BPT567 is a PD1-IL18 immunocytokine harboring an engineered, optimized IL-18 payload. In cells expressing PD-1, BPT567 exhibits significantly enhanced potency due to cis-signaling. BPT567 induces the tumor-selective activation and expansion of CD8+ T effector memory (Tem) cells and concomitant strong local IFNg release. CD8+ Tem cell expansion translates into potent antitumor efficacy in multiple syngeneic mouse tumor models including models resistant to PD-1 inhibition.

Oncolytic viral vaccines are an emerging class of immunotherapeutics. As versatile engineering platforms, they can be harnessed for tumor-targeted delivery of bispecifics, checkpoint modulators, and cytokines. This talk will highlight recent preclinical developments and translational research in this field.

The HapImmune technology exploits small-molecule covalent inhibitors to create distinct neoantigens that selectively mark cells harboring an intracellular disease driver. We have developed antibodies that bind to FDA-approved KRAS(G12C) inhibitors conjugated to KRAS(G12C) peptides presented by HLAs, but not to the free inhibitors. Bispecific T cell engagers selectively kill inhibitor-resistant cancer cells upon inhibitor treatment. Our technology unites targeted and immune therapies, thereby expanding therapeutic opportunities against intracellular proteins.

Biologics have revolutionized the cancer treatment and impressive therapeutic effects of bispecific antibodies (BsAb) and Ig-fusion concepts resulted in approval in oncology and beyond. We saw great achievements in technical/clinical development of IgG-like BsAbs such as the Crossmab format (e.g., Faricimab approved in ophthalmology) and smaller bispecific Dutafabs line up allowing combined inhibition of different pathological pathways in the eye and there is more progress and clinical evaluation of engineered large molecules (classical or engineered antibodies) in infectious diseases and neuroscience. We would like to show recent developments for BsAbs – from incremental improvements to Brainshuttle.

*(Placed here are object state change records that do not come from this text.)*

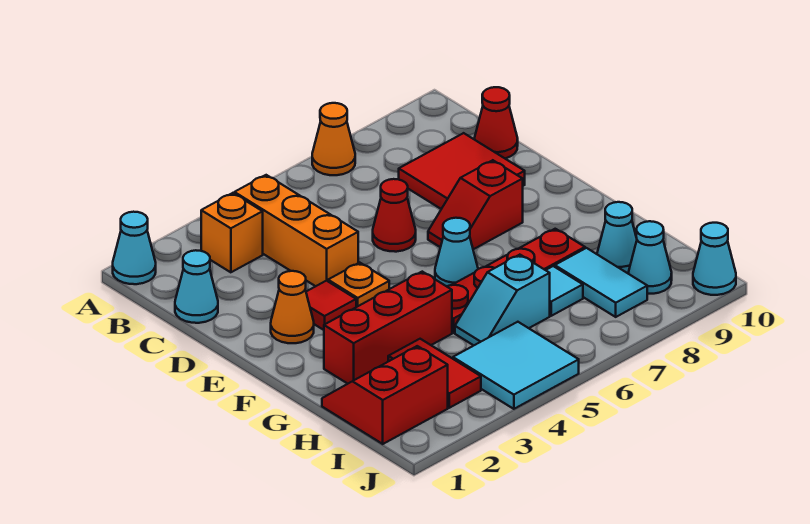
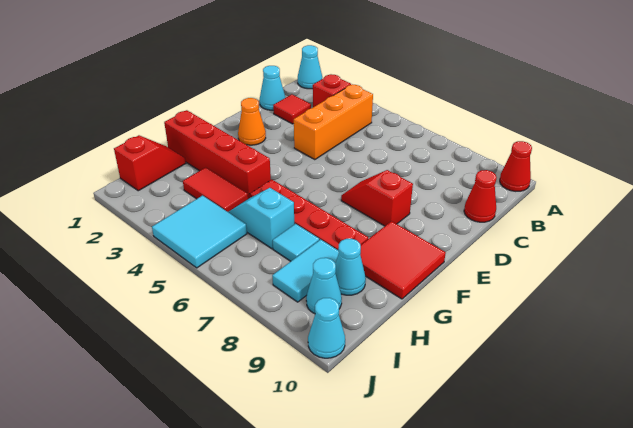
orange cone A7 level 1 -> none
orange brick B3 level 1 -> red brick B3 level 1
red tile C8:D9 level 1 -> red tile F9:G10 level 1
red cone D6 level 1 -> red cone A10 level 1
red tile E3 level 1 -> red tile C2 level 1
orange plate E4 level 1 -> none
cyan cone F6 level 1 -> none
red brick G2:G4 level 1 -> red brick G1:G4 level 1
red slope H1:I2 level 1 top I -> red slope H1:I1 level 1 top I
red tile H3:I3 level 1 -> red tile H3:H4 level 1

The talk will present a comprehensive comparison of formats for the generation of robust bispecific antibodies through fusion of single-domain antibodies on IgG scaffolds and a toolbox of complementary methods for in-depth analysis of key features, such as in-solution dual antigen binding, thermal stability, and aggregation propensity, to ensure high bsAb quality. Furthermore, it will present novel in silico designed humanized single-domain antibody phage display libraries with maximal functional diversity for generating fusion partners.

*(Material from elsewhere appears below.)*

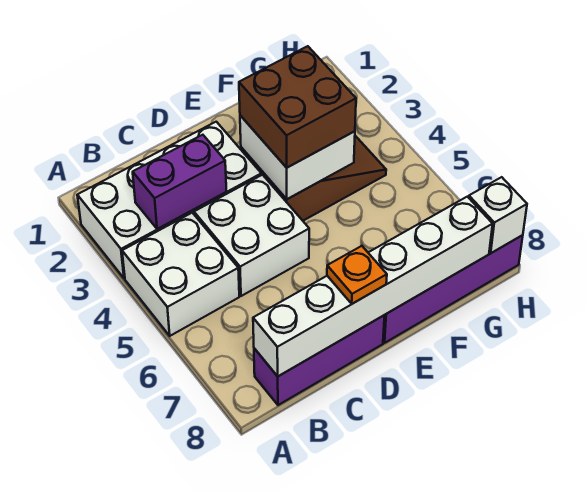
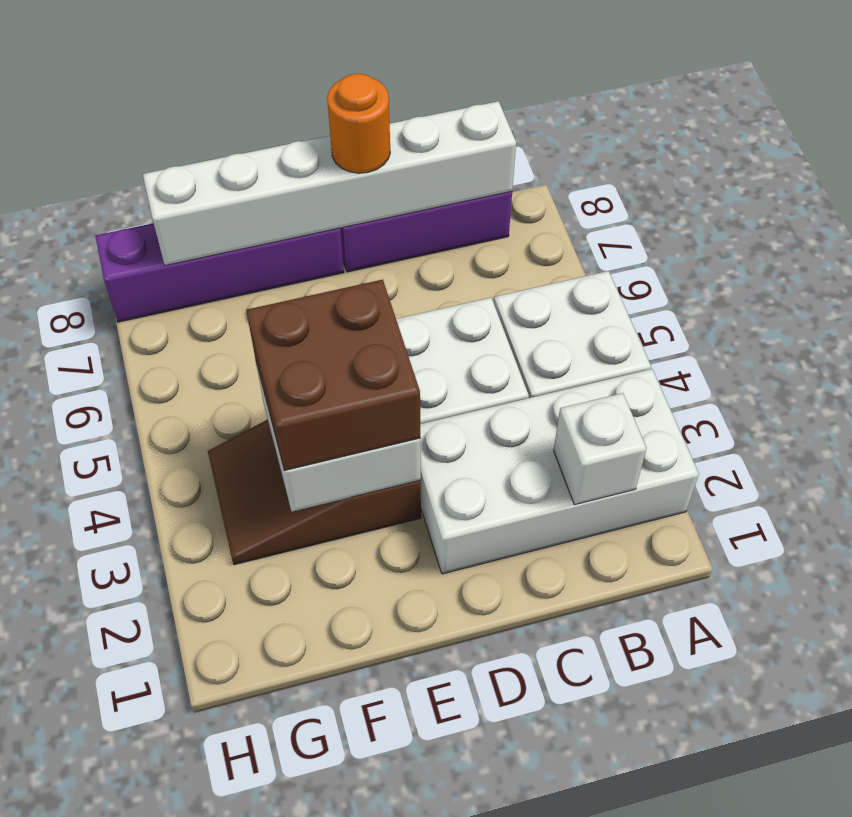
purple brick B3:C3 level 2 -> none
orange plate D8 level 3 -> orange round brick D8 level 3
white brick H8 level 2 -> white brick B2 level 2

The eIg platform technology was used to generate a set of bispecific TCEs targeting EGFR and CD3. In total, 11 different TCE formats were analyzed for binding to target and T cells, T cell-mediated killing of tumor cells, and for the activation of T cells. Our findings support that screening of a panel of formats is beneficial to identify the most potent bispecific TCE, and that format matters.

TCER are next-generation T cell receptor (TCR)-based T cell-engaging bispecifics targeting peptides presented by HLA-molecules on tumor cells. The use of a high-affinity TCR domain and a low-affinity T cell recruiter coupled to an Fc part for half-life extension has been shown in preclinical experiments to optimize efficacy, safety, and dosing schedule. Immatics is developing a broad pipeline of TCER addressing different indications and large patient populations.

ImmTAC is a soluble TCR-antiCD3 bispecific that can redirect T cells to target cancer cells. A high affinity TCR arm enables the possibility to target a broad range of intracellular cancer antigens presented by cell surface MHC molecules. By enhancing the affinity of TCR over a million-fold, there is a possibility to target poorly presented cancer-specific antigens that are otherwise undetectable to the immune system. A suite of tools is utilised to monitor the specificity of the high-affinity TCRs. We will present data to demonstrate that affinity and specificity can be engineered to turn TCRs into potential therapeutic bispecifics.

gdT cell inspired therapies gained substantial moment during the last decade resulting in multiple strategies for how to harness the anti-tumor potential of gdT cells for therapeutic concepts. I will discuss state-of-the-art in the context of current clinical data from most recent concepts as well as the potential future formats.

Bispecific antibodies engaging NKG2D or NKp30 and binding a tumor-associated antigen were generated to sensitize tumor cells to NK cell-mediated killing. The impact of molecular architecture on cytotoxic activity and the capacity to act as co-stimulators for FcgRIIIa-triggered anti-tumor responses will be discussed. This approach may represent a promising strategy to modulate stronger NK cell-mediated antitumor responses and to boost the activity of therapeutic antibodies.